> [LISTED ENTRIES]
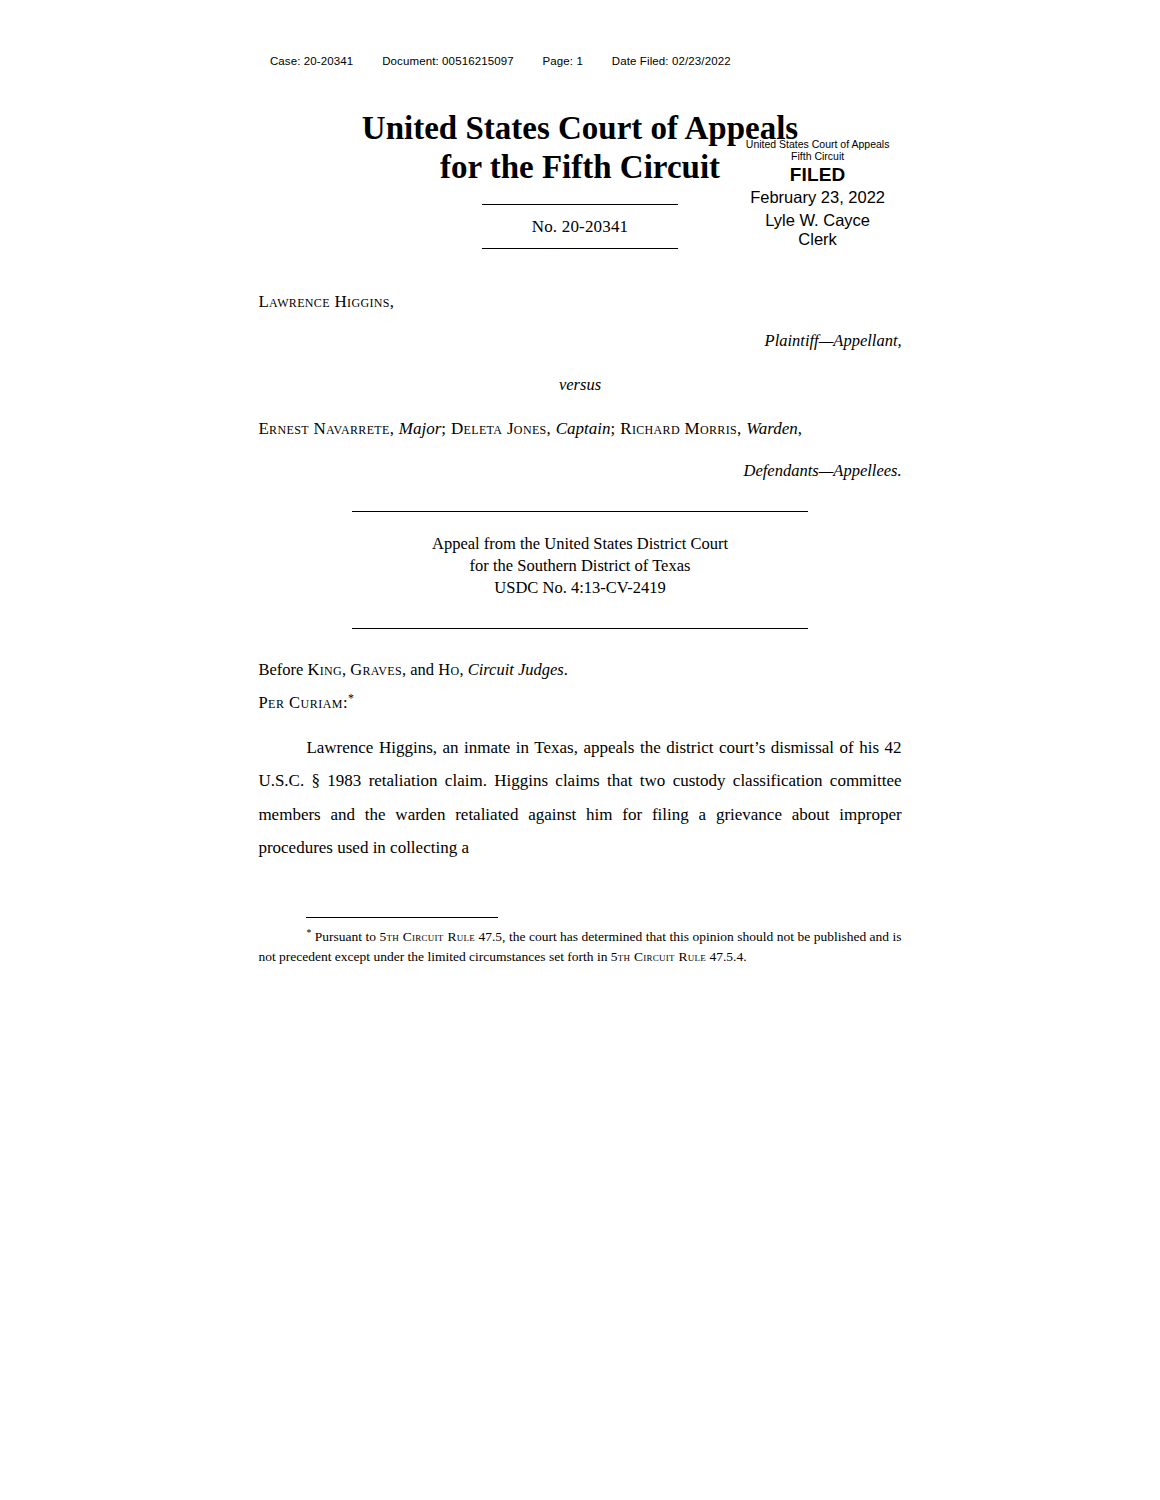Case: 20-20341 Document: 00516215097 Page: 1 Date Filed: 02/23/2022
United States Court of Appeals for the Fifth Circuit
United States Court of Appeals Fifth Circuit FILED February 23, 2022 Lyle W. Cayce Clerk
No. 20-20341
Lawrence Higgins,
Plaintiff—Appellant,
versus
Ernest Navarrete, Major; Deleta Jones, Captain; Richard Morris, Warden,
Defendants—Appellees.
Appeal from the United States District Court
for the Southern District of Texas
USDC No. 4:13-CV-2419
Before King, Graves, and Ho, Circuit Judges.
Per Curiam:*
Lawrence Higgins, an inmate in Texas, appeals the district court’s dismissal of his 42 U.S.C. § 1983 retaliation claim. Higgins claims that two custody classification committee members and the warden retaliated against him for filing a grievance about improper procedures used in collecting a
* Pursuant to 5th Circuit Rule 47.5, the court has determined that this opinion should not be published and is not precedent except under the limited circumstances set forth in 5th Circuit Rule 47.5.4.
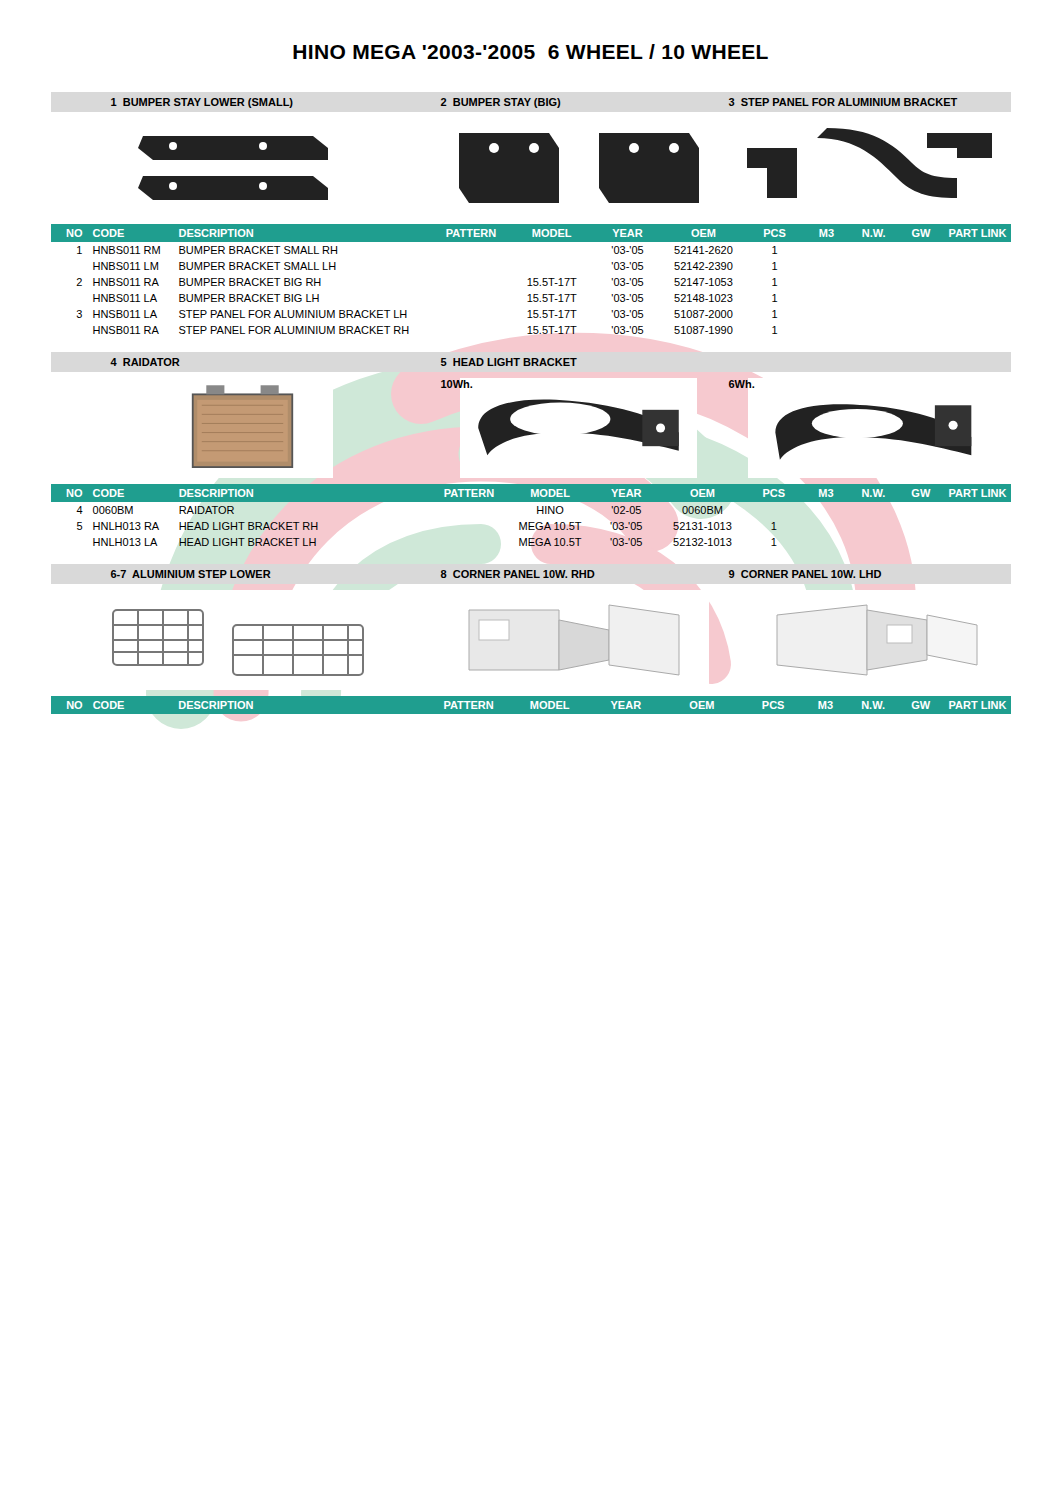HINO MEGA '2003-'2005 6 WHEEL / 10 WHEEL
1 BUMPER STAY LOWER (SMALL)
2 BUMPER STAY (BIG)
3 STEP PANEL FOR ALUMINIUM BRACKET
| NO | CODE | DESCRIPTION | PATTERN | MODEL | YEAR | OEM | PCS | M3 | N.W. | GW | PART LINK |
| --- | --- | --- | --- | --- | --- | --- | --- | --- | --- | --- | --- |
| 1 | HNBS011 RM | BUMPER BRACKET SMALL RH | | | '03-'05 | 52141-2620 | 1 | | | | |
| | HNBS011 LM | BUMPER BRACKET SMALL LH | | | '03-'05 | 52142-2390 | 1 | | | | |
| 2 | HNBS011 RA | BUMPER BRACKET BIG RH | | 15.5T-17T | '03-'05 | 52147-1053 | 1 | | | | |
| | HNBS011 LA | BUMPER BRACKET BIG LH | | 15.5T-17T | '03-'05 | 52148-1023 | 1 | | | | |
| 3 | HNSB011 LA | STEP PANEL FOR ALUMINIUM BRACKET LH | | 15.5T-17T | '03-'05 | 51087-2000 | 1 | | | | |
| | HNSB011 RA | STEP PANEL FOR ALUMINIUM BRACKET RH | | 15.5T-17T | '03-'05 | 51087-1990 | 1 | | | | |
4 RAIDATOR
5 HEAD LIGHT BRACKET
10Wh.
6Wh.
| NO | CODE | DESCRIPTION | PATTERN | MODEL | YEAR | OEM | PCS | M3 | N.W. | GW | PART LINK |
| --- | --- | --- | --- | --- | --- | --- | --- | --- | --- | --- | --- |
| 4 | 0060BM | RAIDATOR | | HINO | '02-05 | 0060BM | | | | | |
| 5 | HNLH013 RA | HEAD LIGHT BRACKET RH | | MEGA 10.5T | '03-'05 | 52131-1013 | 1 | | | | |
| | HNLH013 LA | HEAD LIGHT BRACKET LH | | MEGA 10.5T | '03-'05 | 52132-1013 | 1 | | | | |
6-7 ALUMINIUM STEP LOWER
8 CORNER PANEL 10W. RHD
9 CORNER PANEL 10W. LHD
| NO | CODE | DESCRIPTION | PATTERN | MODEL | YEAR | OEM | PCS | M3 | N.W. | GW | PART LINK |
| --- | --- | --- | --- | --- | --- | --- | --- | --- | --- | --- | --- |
---
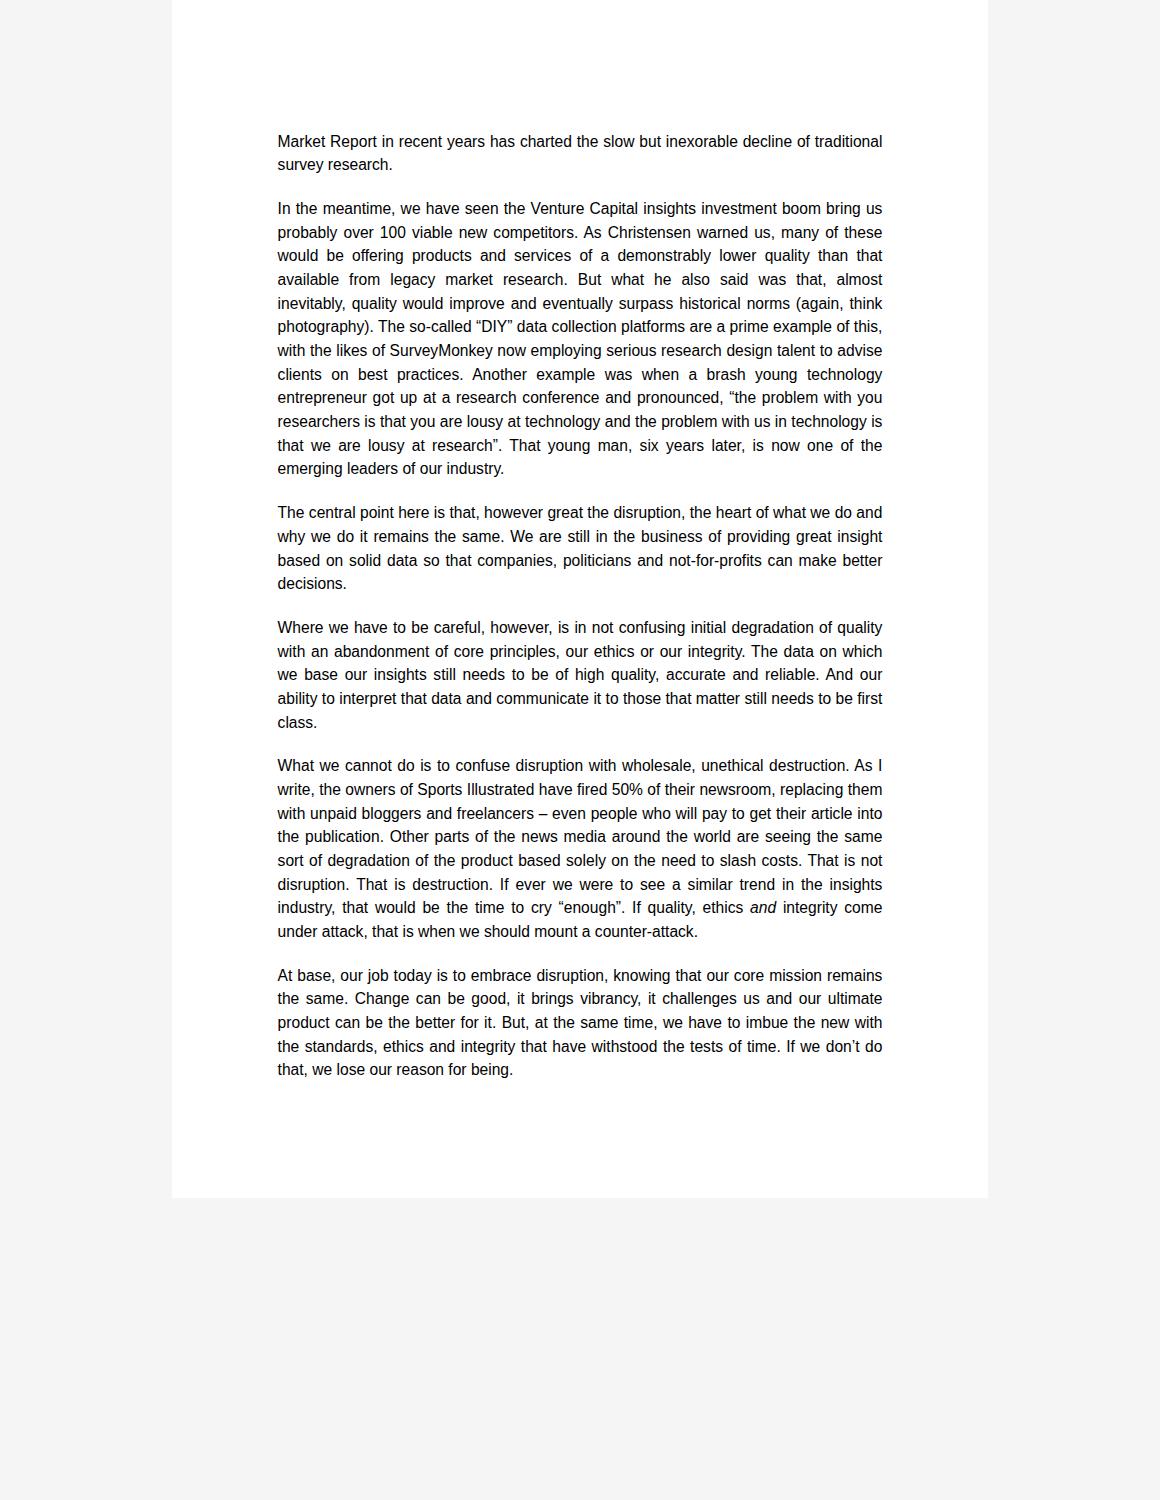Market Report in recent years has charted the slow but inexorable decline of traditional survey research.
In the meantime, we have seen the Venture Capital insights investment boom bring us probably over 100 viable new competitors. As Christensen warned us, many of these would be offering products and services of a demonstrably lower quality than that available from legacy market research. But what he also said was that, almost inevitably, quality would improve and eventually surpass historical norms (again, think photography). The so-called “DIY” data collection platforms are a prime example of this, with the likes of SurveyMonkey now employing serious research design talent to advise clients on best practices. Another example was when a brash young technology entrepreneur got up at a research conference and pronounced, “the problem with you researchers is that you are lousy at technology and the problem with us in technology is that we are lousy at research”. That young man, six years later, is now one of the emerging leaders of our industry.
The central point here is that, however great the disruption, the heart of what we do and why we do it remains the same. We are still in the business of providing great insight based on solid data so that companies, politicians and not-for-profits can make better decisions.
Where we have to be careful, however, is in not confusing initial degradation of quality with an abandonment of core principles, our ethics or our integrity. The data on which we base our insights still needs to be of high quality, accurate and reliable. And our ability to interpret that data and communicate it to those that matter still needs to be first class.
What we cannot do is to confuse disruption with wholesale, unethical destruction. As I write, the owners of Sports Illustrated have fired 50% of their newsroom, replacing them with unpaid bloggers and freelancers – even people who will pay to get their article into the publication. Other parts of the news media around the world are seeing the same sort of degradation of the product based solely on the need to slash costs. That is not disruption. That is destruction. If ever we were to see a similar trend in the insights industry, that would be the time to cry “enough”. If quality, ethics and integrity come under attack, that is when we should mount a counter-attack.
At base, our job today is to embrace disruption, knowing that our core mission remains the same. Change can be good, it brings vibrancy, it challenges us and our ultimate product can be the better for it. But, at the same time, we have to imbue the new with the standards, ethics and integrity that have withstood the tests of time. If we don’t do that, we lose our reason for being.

> [WHAT YOU HAVE TO DO]
Those lines above that contain the string "BUMPER" should be returned.

> [FINISHED TASK]
1 BUMPER STAY LOWER (SMALL)
2 BUMPER STAY (BIG)
| 1 | HNBS011 RM | BUMPER BRACKET SMALL RH | | | '03-'05 | 52141-2620 | 1 | | | | |
| | HNBS011 LM | BUMPER BRACKET SMALL LH | | | '03-'05 | 52142-2390 | 1 | | | | |
| 2 | HNBS011 RA | BUMPER BRACKET BIG RH | | 15.5T-17T | '03-'05 | 52147-1053 | 1 | | | | |
| | HNBS011 LA | BUMPER BRACKET BIG LH | | 15.5T-17T | '03-'05 | 52148-1023 | 1 | | | | |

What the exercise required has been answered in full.